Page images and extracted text

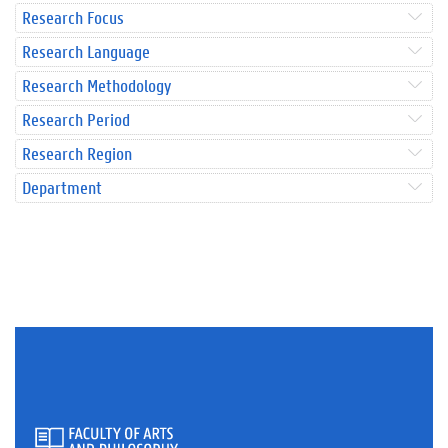
Research Focus
Research Language
Research Methodology
Research Period
Research Region
Department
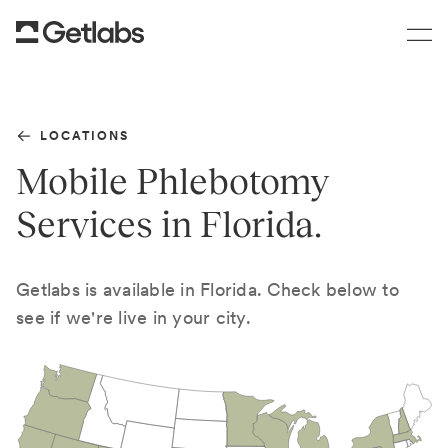
LOCATIONS
Mobile Phlebotomy
Services in Florida.
Getlabs is available in Florida. Check below to
see if we're live in your city.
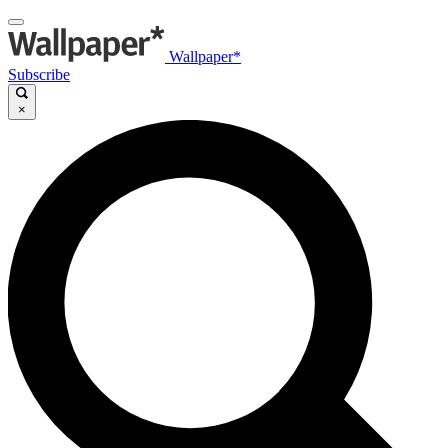
Wallpaper*
Subscribe
×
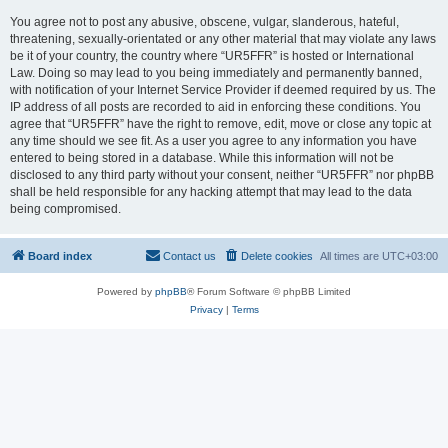
You agree not to post any abusive, obscene, vulgar, slanderous, hateful,
threatening, sexually-orientated or any other material that may violate any laws
be it of your country, the country where “UR5FFR” is hosted or International
Law. Doing so may lead to you being immediately and permanently banned,
with notification of your Internet Service Provider if deemed required by us. The
IP address of all posts are recorded to aid in enforcing these conditions. You
agree that “UR5FFR” have the right to remove, edit, move or close any topic at
any time should we see fit. As a user you agree to any information you have
entered to being stored in a database. While this information will not be
disclosed to any third party without your consent, neither “UR5FFR” nor phpBB
shall be held responsible for any hacking attempt that may lead to the data
being compromised.
Board index
Contact us
Delete cookies
All times are
UTC+03:00
Powered by
phpBB
® Forum Software © phpBB Limited
Privacy
|
Terms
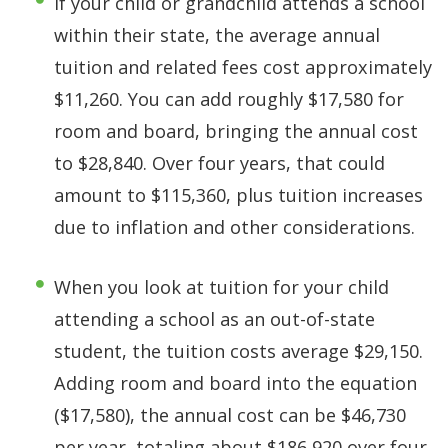
If your child or grandchild attends a school
within their state, the average annual
tuition and related fees cost approximately
$11,260. You can add roughly $17,580 for
room and board, bringing the annual cost
to $28,840. Over four years, that could
amount to $115,360, plus tuition increases
due to inflation and other considerations.
When you look at tuition for your child
attending a school as an out-of-state
student, the tuition costs average $29,150.
Adding room and board into the equation
($17,580), the annual cost can be $46,730
per year, totaling about $186,920 over four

• **WHAT TO WORK ON**:
All of the data is to be reproduced exactly, with the pictures left out.

• **REPLY TO THE TASK**:
Research Focus
Research Language
Research Methodology
Research Period
Research Region
Department
LOCATIONS
Mobile Phlebotomy
Services in Florida.
Getlabs is available in Florida. Check below to
see if we're live in your city.
Wallpaper*
Subscribe
×
You agree not to post any abusive, obscene, vulgar, slanderous, hateful,
threatening, sexually-orientated or any other material that may violate any laws
be it of your country, the country where “UR5FFR” is hosted or International
Law. Doing so may lead to you being immediately and permanently banned,
with notification of your Internet Service Provider if deemed required by us. The
IP address of all posts are recorded to aid in enforcing these conditions. You
agree that “UR5FFR” have the right to remove, edit, move or close any topic at
any time should we see fit. As a user you agree to any information you have
entered to being stored in a database. While this information will not be
disclosed to any third party without your consent, neither “UR5FFR” nor phpBB
shall be held responsible for any hacking attempt that may lead to the data
being compromised.
Board index
Contact us
Delete cookies
All times are
UTC+03:00
Powered by
phpBB
® Forum Software © phpBB Limited
Privacy
|
Terms
If your child or grandchild attends a school
within their state, the average annual
tuition and related fees cost approximately
$11,260. You can add roughly $17,580 for
room and board, bringing the annual cost
to $28,840. Over four years, that could
amount to $115,360, plus tuition increases
due to inflation and other considerations.
When you look at tuition for your child
attending a school as an out-of-state
student, the tuition costs average $29,150.
Adding room and board into the equation
($17,580), the annual cost can be $46,730
per year, totaling about $186,920 over four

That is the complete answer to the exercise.